Source : Cour de cassation, civile, Chambre commerciale, 31 mars 2021, 19-12.057
Dans le silence des statuts, le lieu de réunion est fixé par l’auteur de la convocation. En effet il n’existe pas d’obligation légale de convoquer une assemblée générale impérativement au lieu de son siège social, cependant cette libre convocation reste encadrée par le droit des associés de participer aux décisions collectives.
Que ce soit par les dispositions de droit commun des sociétés, ou par le droit spécial des SARL, le législateur prévoit le droit de chaque associé de participer aux décisions collectives de la société.
Prévu à l’article 1844 du Code Civil : « Tout associé a le droit de participer aux décisions collectives », et cette disposition étant d’ordre public, toute clause contraire sera réputée non écrite.
Repris pour les SARL à l’article L223-28 du Code de commerce : « Chaque associé à droit de participer aux décisions et dispose d’un nombre de voix égal à celui des parts sociales qu’il possède».
Sans précisions statutaires supplémentaires, l’auteur d’une convocation n’est pas restreint pour le lieu de réunion de l’assemblée générale sauf à caractériser un abus de droit.

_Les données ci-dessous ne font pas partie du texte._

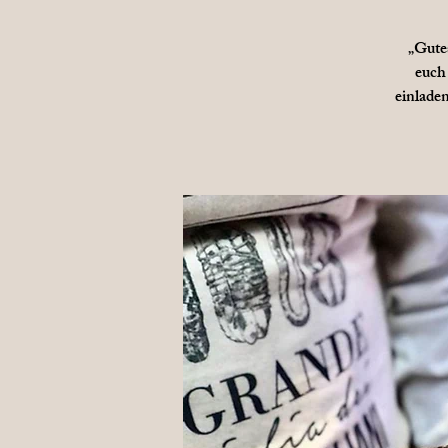
„Gute
euch 
einladen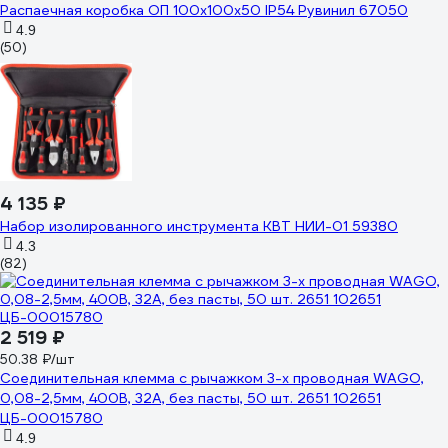
Распаечная коробка ОП 100х100х50 IP54 Рувинил 67050
4.9
(50)
4 135 ₽
Набор изолированного инструмента КВТ НИИ-01 59380
4.3
(82)
2 519 ₽
50.38 ₽/шт
Соединительная клемма с рычажком 3-х проводная WAGO,
0,08-2,5мм, 400В, 32А, без пасты, 50 шт. 2651 102651
ЦБ-00015780
4.9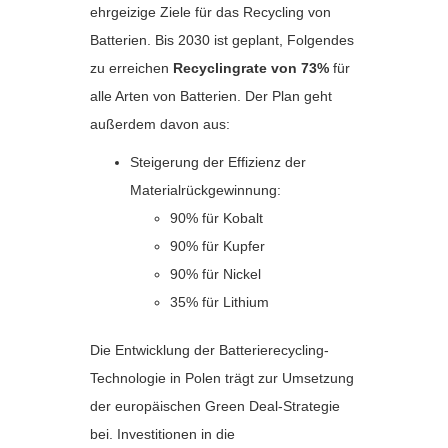
ehrgeizige Ziele für das Recycling von
Batterien. Bis 2030 ist geplant, Folgendes
zu erreichen
Recyclingrate von 73%
für
alle Arten von Batterien. Der Plan geht
außerdem davon aus:
Steigerung der Effizienz der
Materialrückgewinnung:
90% für Kobalt
90% für Kupfer
90% für Nickel
35% für Lithium
Die Entwicklung der Batterierecycling-
Technologie in Polen trägt zur Umsetzung
der europäischen Green Deal-Strategie
bei. Investitionen in die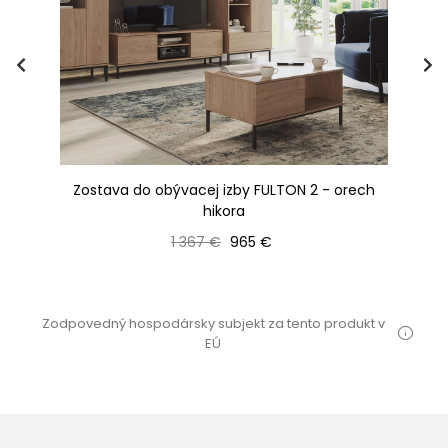
h
Zostava do obývacej izby FULTON 2 - orech
hikora
Bežná cena
Cena
1 367 €
965 €
Zodpovedný hospodársky subjekt za tento produkt v
EÚ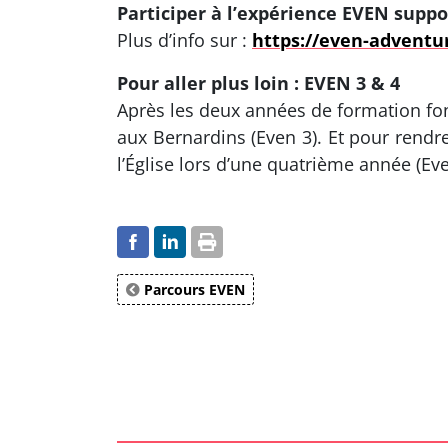
Participer à l’expérience EVEN supp
Plus d’info sur :
https://even-adventu
Pour aller plus loin : EVEN 3 & 4
Après les deux années de formation f
aux Bernardins (Even 3). Et pour rendr
l’Église lors d’une quatrième année (Eve
Parcours EVEN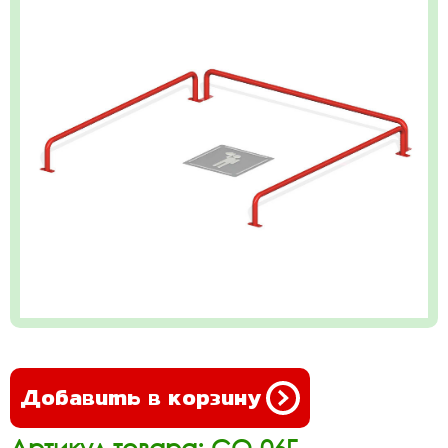
Добавить в корзину
Артикул товара: СО-06Г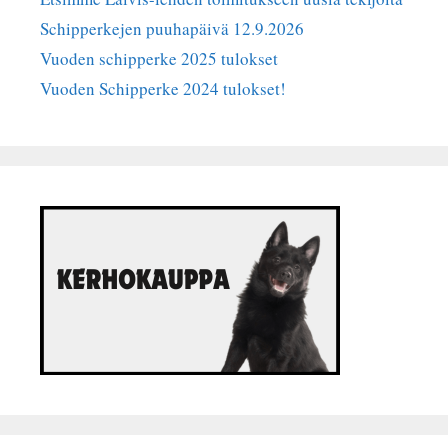
Schipperkejen puuhapäivä 12.9.2026
Vuoden schipperke 2025 tulokset
Vuoden Schipperke 2024 tulokset!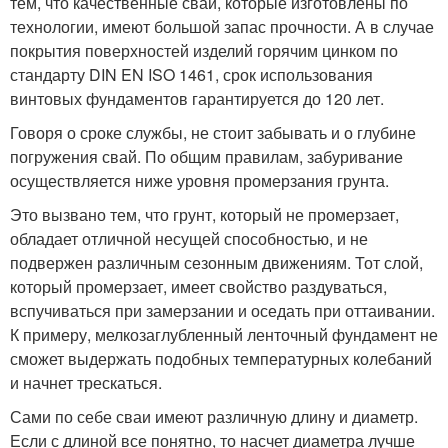
тем, что качественные сваи, которые изготовлены по
технологии, имеют большой запас прочности. А в случае
покрытия поверхностей изделий горячим цинком по
стандарту DIN EN ISO 1461, срок использования
винтовых фундаментов гарантируется до 120 лет.
Говоря о сроке службы, не стоит забывать и о глубине
погружения свай. По общим правилам, забуривание
осуществляется ниже уровня промерзания грунта.
Это вызвано тем, что грунт, который не промерзает,
обладает отличной несущей способностью, и не
подвержен различным сезонным движениям. Тот слой,
который промерзает, имеет свойство раздуваться,
вспучиваться при замерзании и оседать при оттаивании.
К примеру, мелкозаглубленный ленточный фундамент не
сможет выдержать подобных температурных колебаний
и начнет трескаться.
Сами по себе сваи имеют различную длину и диаметр.
Если с длиной все понятно, то насчет диаметра лучше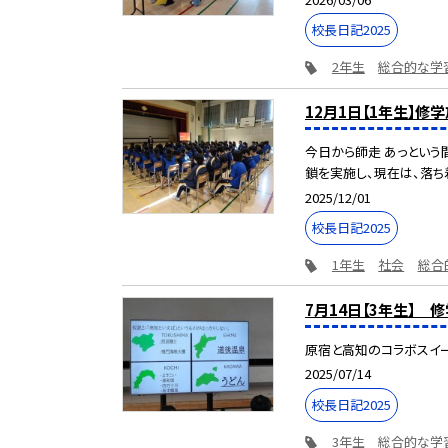
校長日記2025
2年生
総合的な学
12月1日【1年生】修
今日から師走 あっという
鎖を実施し、現在は、落ち着
2025/12/01
校長日記2025
1年生
社会
総合
7月14日【3年生】 
原宿と高知のコラボスイー
2025/07/14
校長日記2025
3年生
総合的な学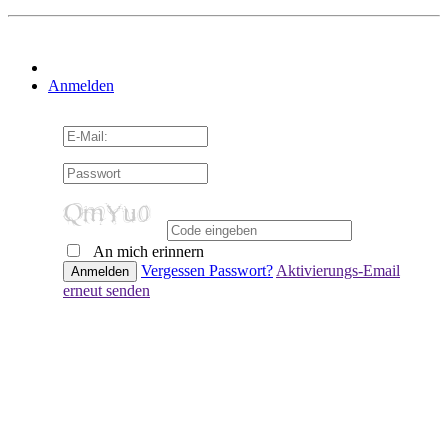
Anmelden
An mich erinnern
Vergessen Passwort?
Aktivierungs-Email
erneut senden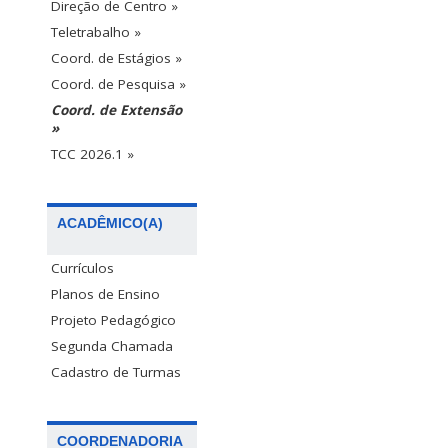
Direção de Centro »
Teletrabalho »
Coord. de Estágios »
Coord. de Pesquisa »
Coord. de Extensão
»
TCC 2026.1 »
ACADÊMICO(A)
Currículos
Planos de Ensino
Projeto Pedagógico
Segunda Chamada
Cadastro de Turmas
COORDENADORIA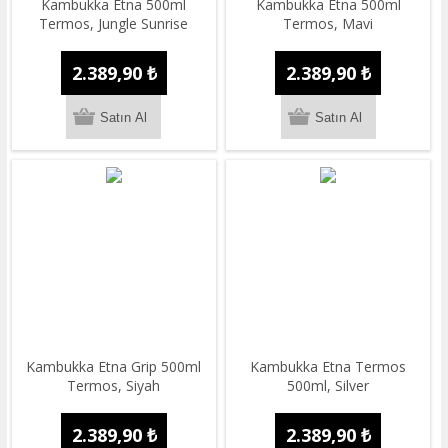
Kambukka Etna 500ml
Kambukka Etna 500ml
Termos, Jungle Sunrise
Termos, Mavi
2.389,90 ₺
2.389,90 ₺
Kambukka Etna Grip 500ml
​Kambukka Etna Termos
Termos, Siyah
500ml, Silver
2.389,90 ₺
2.389,90 ₺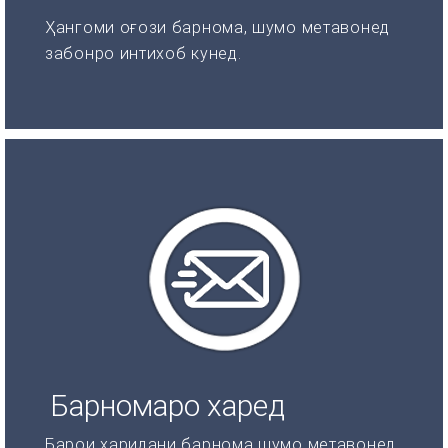
Ҳангоми оғози барнома, шумо метавонед
забонро интихоб кунед.
Барномаро харед
Барои харидани барнома шумо метавонед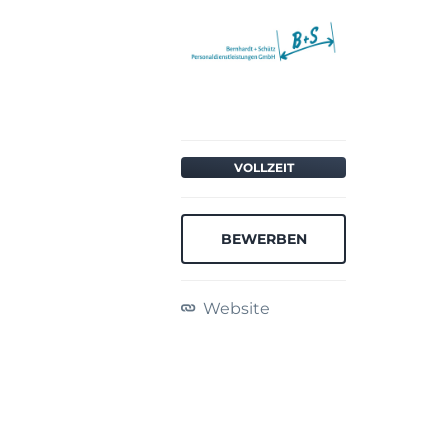
VOLLZEIT
BEWERBEN
Website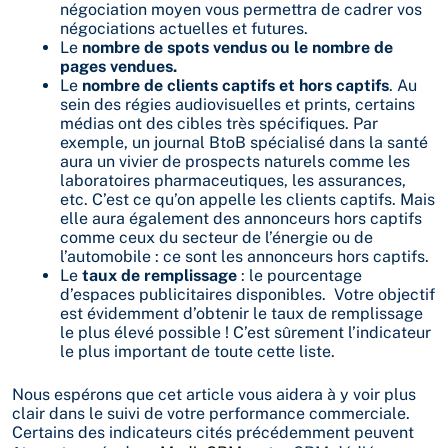
négociation moyen vous permettra de cadrer vos
négociations actuelles et futures.
Le
nombre de spots vendus ou le nombre de
pages vendues.
Le
nombre de clients captifs et hors captifs
. Au
sein des régies audiovisuelles et prints, certains
médias ont des cibles très spécifiques. Par
exemple, un journal BtoB spécialisé dans la santé
aura un vivier de prospects naturels comme les
laboratoires pharmaceutiques, les assurances,
etc. C’est ce qu’on appelle les clients captifs. Mais
elle aura également des annonceurs hors captifs
comme ceux du secteur de l’énergie ou de
l’automobile : ce sont les annonceurs hors captifs.
Le
taux de remplissage
: le pourcentage
d’espaces publicitaires disponibles. Votre objectif
est évidemment d’obtenir le taux de remplissage
le plus élevé possible ! C’est sûrement l’indicateur
le plus important de toute cette liste.
Nous espérons que cet article vous aidera à y voir plus
clair dans le suivi de votre performance commerciale.
Certains des indicateurs cités précédemment peuvent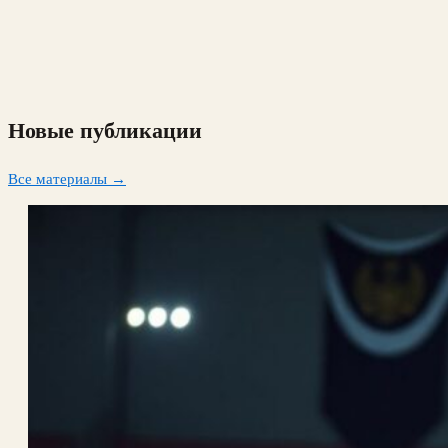
Новые публикации
Все материалы →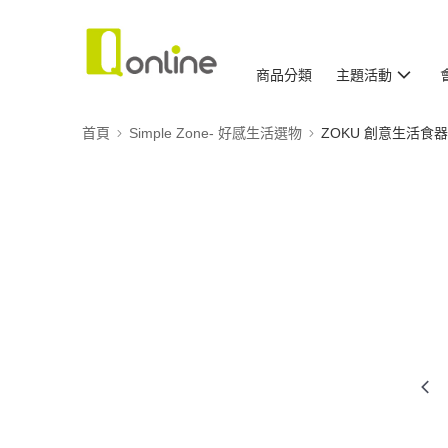
商品分類
主題活動
首頁
Simple Zone- 好感生活選物
ZOKU 創意生活食器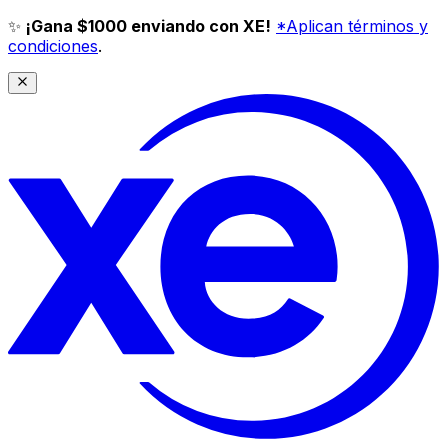
✨
¡Gana $1000 enviando con XE!
*Aplican términos y
condiciones
.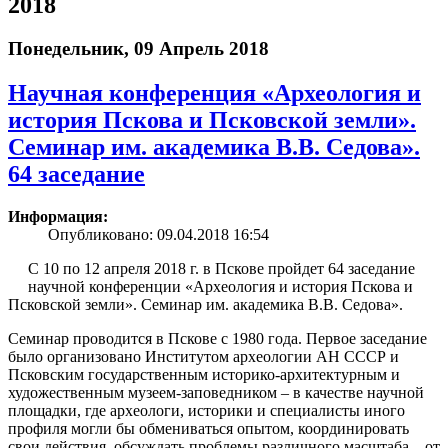
2018
Понедельник, 09 Апрель 2018
Научная конференция «Археология и
история Пскова и Псковской земли».
Семинар им. академика В.В. Седова».
64 заседание
Информация:
Опубликовано: 09.04.2018 16:54
С 10 по 12 апреля 2018 г. в Пскове пройдет 64 заседание
научной конференции «Археология и история Пскова и
Псковской земли». Семинар им. академика В.В. Седова».
Семинар проводится в Пскове с 1980 года. Первое заседание
было организовано Институтом археологии АН СССР и
Псковским государственным историко-архитектурным и
художественным музеем-заповедником – в качестве научной
площадки, где археологи, историки и специалисты иного
профиля могли бы обмениваться опытом, координировать
свои действия, обсуждать проблемы различного масштаба – от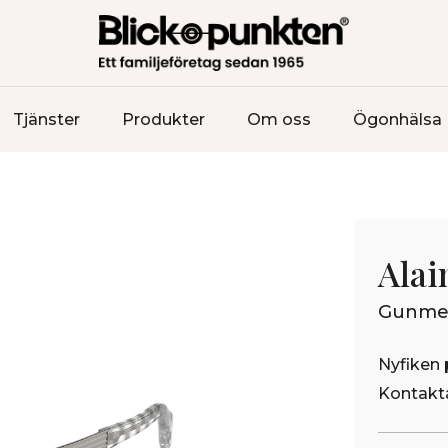
Tjänster
Produkter
Om oss
Ögonhälsa
Alai
Gunme
Nyfiken 
Kontakta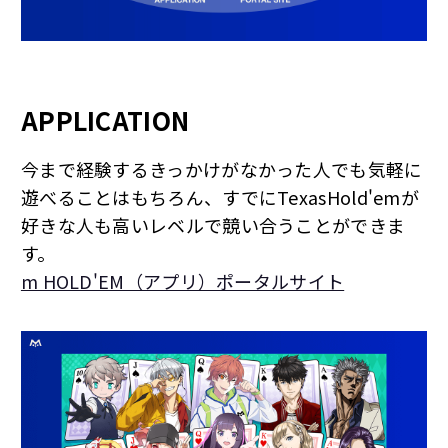
APPLICATION
今まで経験するきっかけがなかった人でも気軽に
遊べることはもちろん、
すでにTexasHold'emが
好きな人も高いレベルで競い合うことができま
す。
m HOLD'EM（アプリ）ポータルサイト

C’est en ce sens que s’est positionné les juges du Quai de l’horloge dans le présent arrêt :
« 5. Dans le silence des statuts, le lieu de réunion des assemblées générales d’une société à responsabilité limitée est fixé par l’auteur de la convocation, cette décision ne pouvant être remise en cause que si elle constitue un abus de droit. »
Quid pour une société Guadeloupéenne, de la convocation d’une AG qui doit se tenir à PARIS
Constitue-t-elle un abus de droit permettant d’annuler ladite assemblée ?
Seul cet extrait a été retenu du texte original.